- **LISTED RECORDS**:

________________________

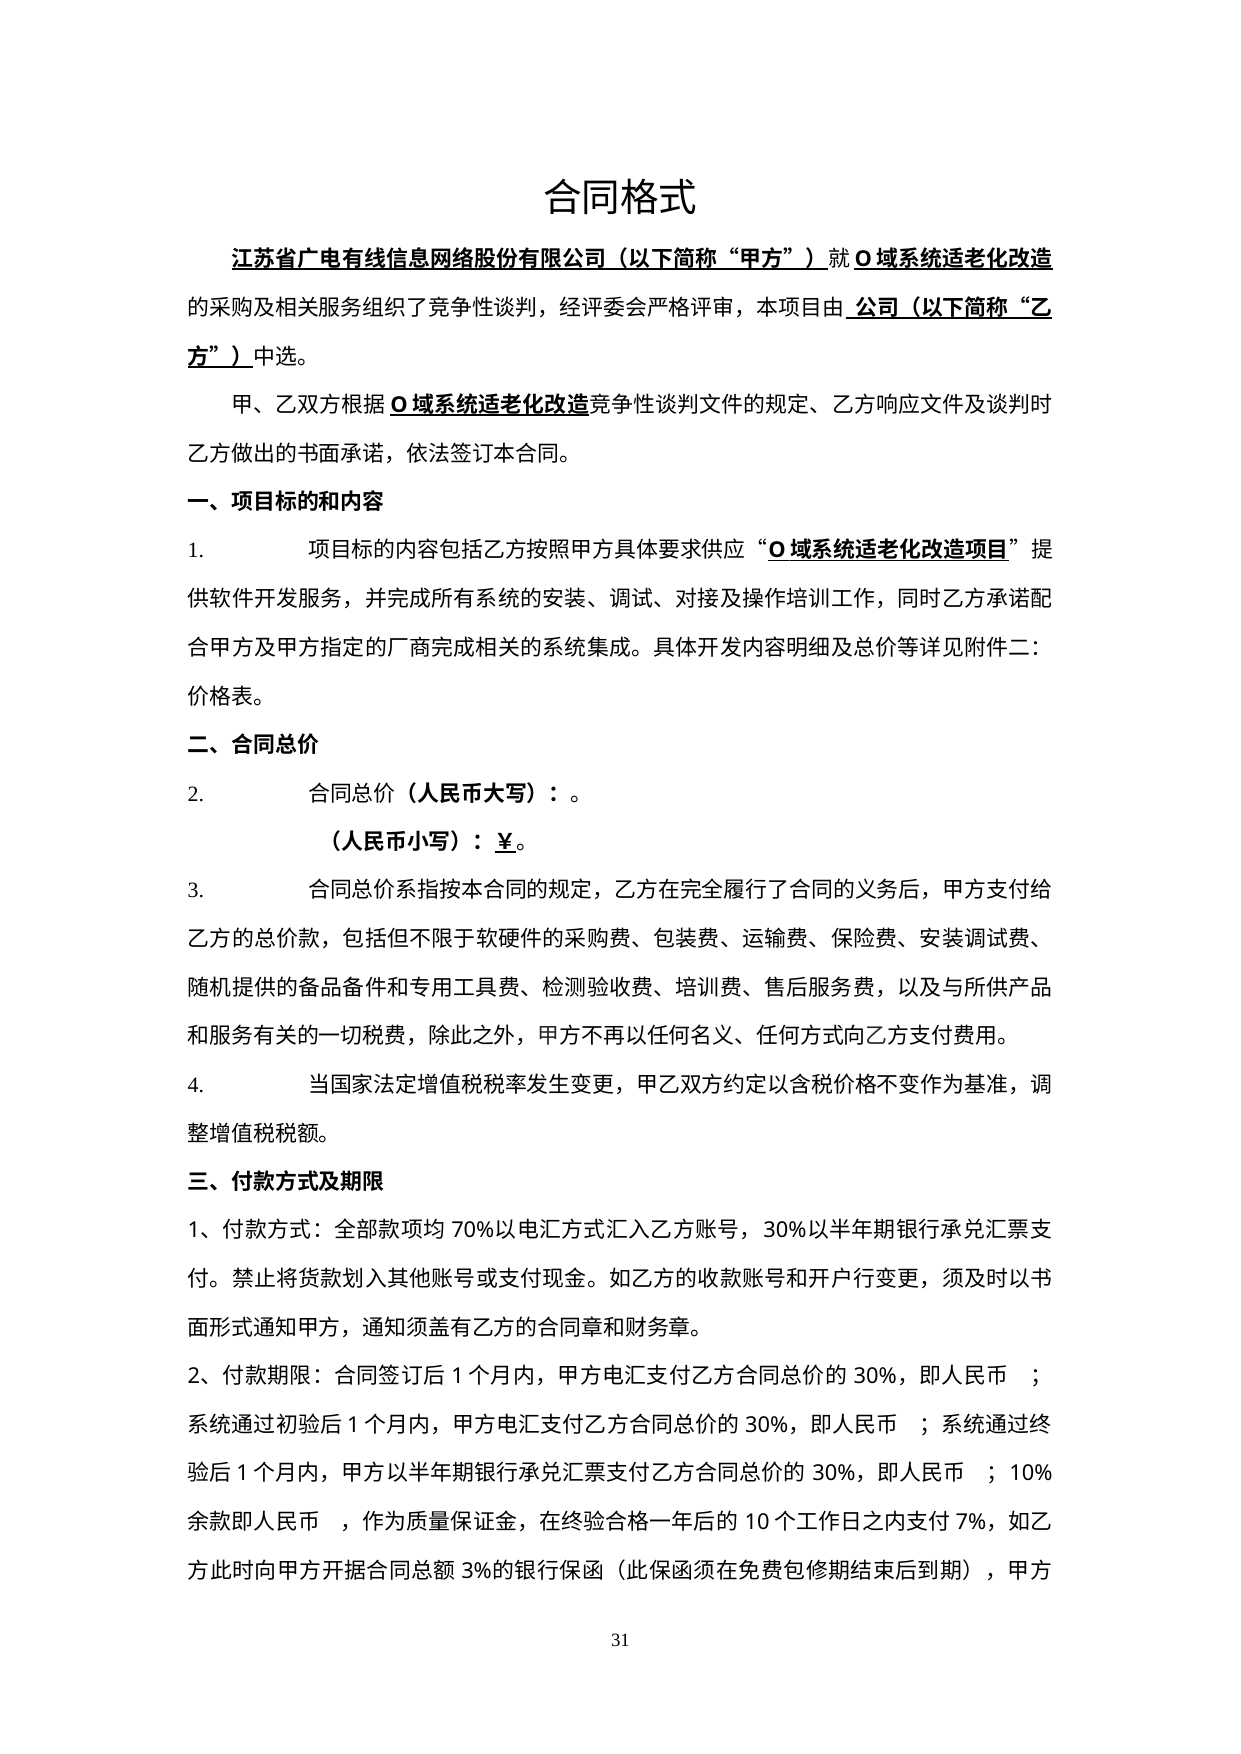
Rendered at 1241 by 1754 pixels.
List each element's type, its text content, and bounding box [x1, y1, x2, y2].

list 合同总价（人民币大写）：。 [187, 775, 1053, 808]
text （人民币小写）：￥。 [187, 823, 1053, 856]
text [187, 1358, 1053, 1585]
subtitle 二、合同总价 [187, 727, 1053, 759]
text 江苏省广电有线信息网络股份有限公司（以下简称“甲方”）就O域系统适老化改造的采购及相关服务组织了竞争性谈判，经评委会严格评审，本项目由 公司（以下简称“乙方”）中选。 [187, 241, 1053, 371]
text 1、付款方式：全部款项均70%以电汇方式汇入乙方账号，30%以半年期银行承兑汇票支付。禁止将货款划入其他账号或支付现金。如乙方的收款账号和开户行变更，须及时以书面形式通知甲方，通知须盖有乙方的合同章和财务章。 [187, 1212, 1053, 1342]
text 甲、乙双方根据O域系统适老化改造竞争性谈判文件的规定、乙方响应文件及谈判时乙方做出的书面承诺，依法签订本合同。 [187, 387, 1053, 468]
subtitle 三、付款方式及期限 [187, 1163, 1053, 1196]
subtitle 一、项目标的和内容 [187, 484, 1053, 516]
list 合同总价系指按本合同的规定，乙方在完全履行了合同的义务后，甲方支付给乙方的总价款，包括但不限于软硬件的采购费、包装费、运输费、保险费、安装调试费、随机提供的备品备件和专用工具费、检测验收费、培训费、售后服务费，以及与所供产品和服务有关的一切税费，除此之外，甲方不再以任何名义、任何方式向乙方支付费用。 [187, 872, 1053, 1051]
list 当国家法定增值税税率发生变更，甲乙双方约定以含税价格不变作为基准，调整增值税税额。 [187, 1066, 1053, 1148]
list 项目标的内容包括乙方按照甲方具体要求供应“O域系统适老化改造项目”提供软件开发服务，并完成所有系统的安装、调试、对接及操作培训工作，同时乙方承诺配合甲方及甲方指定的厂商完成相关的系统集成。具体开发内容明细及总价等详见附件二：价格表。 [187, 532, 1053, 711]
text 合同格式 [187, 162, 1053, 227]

________________________

- **WHAT NEEDS TO BE DONE**: Return the listing above in full and unaltered. Keep the pictures out.

- **REPLY TO THE TASK**:
Rendered at 1241 by 1754 pixels.
List each element's type, its text content, and bounding box [x1, y1, x2, y2].

list 合同总价（人民币大写）：。 [187, 775, 1053, 808]
text （人民币小写）：￥。 [187, 823, 1053, 856]
text [187, 1358, 1053, 1585]
subtitle 二、合同总价 [187, 727, 1053, 759]
text 江苏省广电有线信息网络股份有限公司（以下简称“甲方”）就O域系统适老化改造的采购及相关服务组织了竞争性谈判，经评委会严格评审，本项目由 公司（以下简称“乙方”）中选。 [187, 241, 1053, 371]
text 1、付款方式：全部款项均70%以电汇方式汇入乙方账号，30%以半年期银行承兑汇票支付。禁止将货款划入其他账号或支付现金。如乙方的收款账号和开户行变更，须及时以书面形式通知甲方，通知须盖有乙方的合同章和财务章。 [187, 1212, 1053, 1342]
text 甲、乙双方根据O域系统适老化改造竞争性谈判文件的规定、乙方响应文件及谈判时乙方做出的书面承诺，依法签订本合同。 [187, 387, 1053, 468]
subtitle 三、付款方式及期限 [187, 1163, 1053, 1196]
subtitle 一、项目标的和内容 [187, 484, 1053, 516]
list 合同总价系指按本合同的规定，乙方在完全履行了合同的义务后，甲方支付给乙方的总价款，包括但不限于软硬件的采购费、包装费、运输费、保险费、安装调试费、随机提供的备品备件和专用工具费、检测验收费、培训费、售后服务费，以及与所供产品和服务有关的一切税费，除此之外，甲方不再以任何名义、任何方式向乙方支付费用。 [187, 872, 1053, 1051]
list 当国家法定增值税税率发生变更，甲乙双方约定以含税价格不变作为基准，调整增值税税额。 [187, 1066, 1053, 1148]
list 项目标的内容包括乙方按照甲方具体要求供应“O域系统适老化改造项目”提供软件开发服务，并完成所有系统的安装、调试、对接及操作培训工作，同时乙方承诺配合甲方及甲方指定的厂商完成相关的系统集成。具体开发内容明细及总价等详见附件二：价格表。 [187, 532, 1053, 711]
text 合同格式 [187, 162, 1053, 227]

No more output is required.